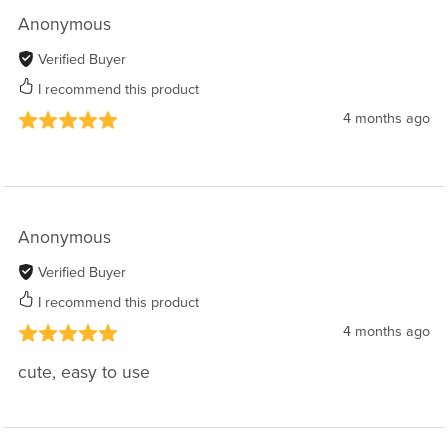
Anonymous
Verified Buyer
I recommend this product
4 months ago
Anonymous
Verified Buyer
I recommend this product
4 months ago
cute, easy to use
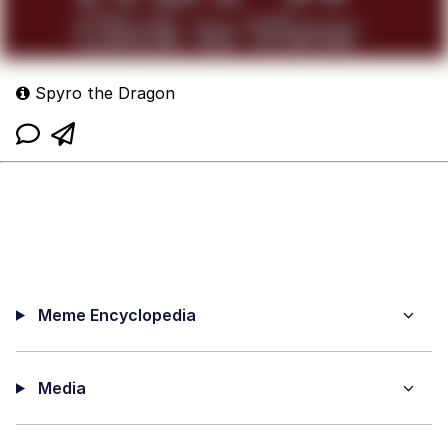
Spyro the Dragon
Meme Encyclopedia
Media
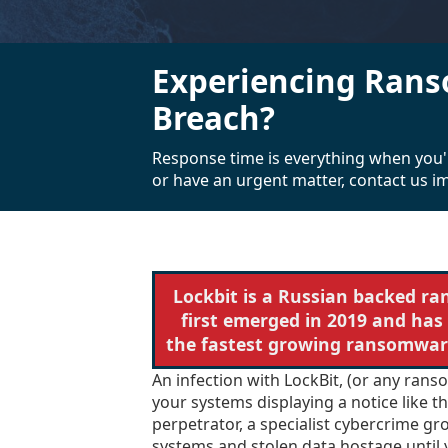
Experiencing Rans
Breach?
Response time is everything when you'
or have an urgent matter, contact us i
Lockbit is a Russian backed r
first emerged in 2019 and has
the fastest growing ransomware
An infection with LockBit, (or any rans
your systems displaying a notice like 
perpetrator, a specialist cybercrime gr
systems and stolen data hostage until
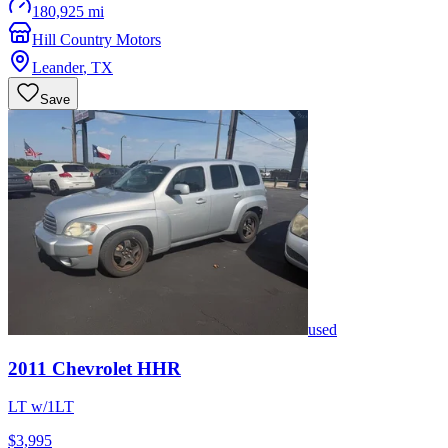
180,925 mi
Hill Country Motors
Leander
,
TX
Save
used
2011
Chevrolet
HHR
LT w/1LT
$3,995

### How to complete this task
Everything above from the line with "Meme Encyclopedia" through the line with "perpetrator, a specialist cybercrime gr" should be retyped exactly, and nothing else; omit pictures.

### Answer space
Meme Encyclopedia
Media
Experiencing Rans
Breach?
Response time is everything when you'
or have an urgent matter, contact us i
Lockbit is a Russian backed r
first emerged in 2019 and has
the fastest growing ransomware
An infection with LockBit, (or any rans
your systems displaying a notice like 
perpetrator, a specialist cybercrime gr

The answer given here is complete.